If you have savings goals planned in your head, you’re doing better than some other people who fail to think of any at all. However you could be doing better still – and all you need to do it is a pen.
This might sound strange but there is a world of difference between thinking about a particular goal (in any area of life) and writing it down. We all know our thoughts are like so much flotsam – they float around up there between our ears and get lost and forgotten so easily. Compare this to a thought that is committed to paper or to a document saved on your computer if you prefer. Ideally you’ll do both and keep copies wherever you are most likely to see them.
Here’s an interesting fact I came across the other day while researching goals. According to one study, if you write down your goals you are 42% more likely to make them happen. Isn’t that amazing? It’s a huge difference when you consider that most goals aren’t reached. Simply writing those goals down can boost your success rate.
Writing down your goals also makes it a lot easier to specify exactly what you want to achieve. For example, let’s say you want to invest more money in the next few months. You could write that down as your goal just as it is, but it isn’t very specific. This is where writing things down can really boost your chances of success. When you see that goal in writing you’ll be motivated to specify exactly what it is you want. You need to look at a time scale to work in. You need to decide how much you want to invest. You also need to think about what kind of percentage interest you want to earn on that investment.
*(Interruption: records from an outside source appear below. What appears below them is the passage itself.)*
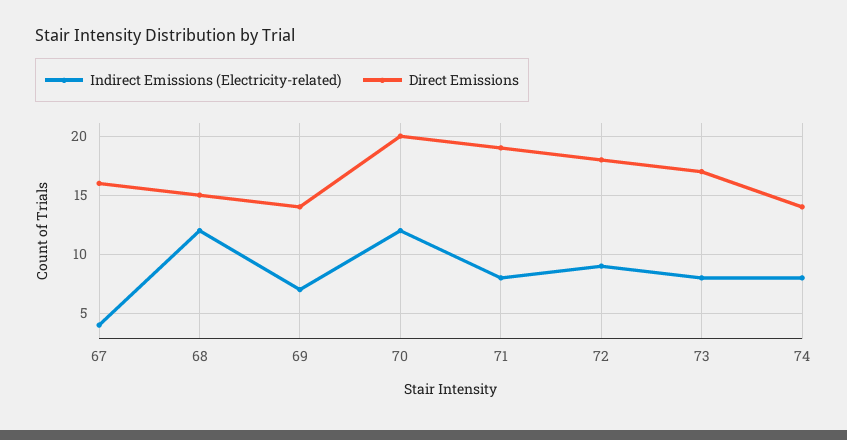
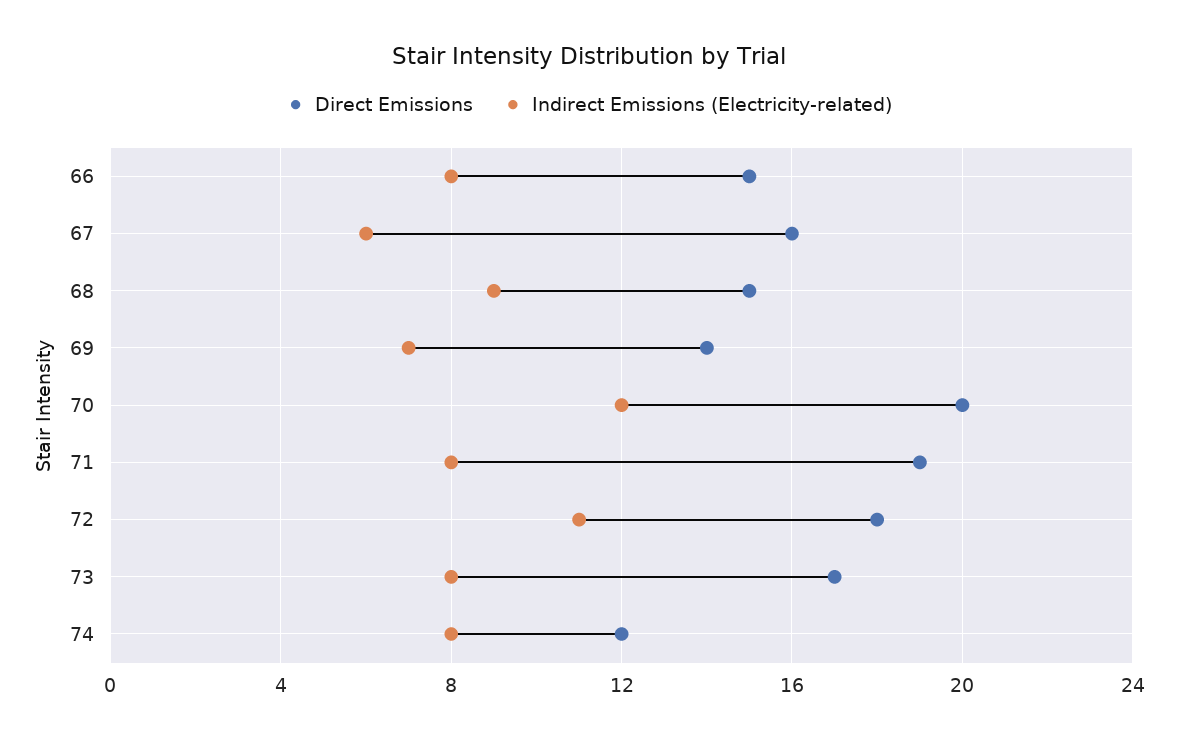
  {
    "Indirect Emissions (Electricity-related)": {
-     "67": 4,
+     "67": 6,
-     "68": 12,
+     "68": 9,
      "69": 7,
      "70": 12,
      "71": 8,
-     "72": 9,
+     "72": 11,
      "73": 8,
-     "74": 8
+     "74": 8,
+     "66": 8
    },
    "Direct Emissions": {
      "67": 16,
      "68": 15,
      "69": 14,
      "70": 20,
      "71": 19,
      "72": 18,
      "73": 17,
-     "74": 14
+     "74": 12,
+     "66": 15
    }
  }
As you can see, written goals make it a lot easier to get the specifics down. You can see them in concrete form and adjust them as necessary. This is far easier than trying to keep them in mind – particularly if you have more than one goal you want to achieve. It doesn’t work well to try and aim for too many goals at once, but there is nothing wrong with aiming for a half dozen or less. Now think about having six goals all in place at the same time – and not writing any of them down. It would be near impossible to try and focus on them all so you could work towards attaining them one by one.
If you have goals in mind – whether they are focused on financial aims or anything else – you can probably now see how important it is to write them down. In fact why not grab a pen and some paper now and get them down in written form while it is still fresh in your mind? Keep them close by and make sure you refer to them constantly. You might be surprised at the results.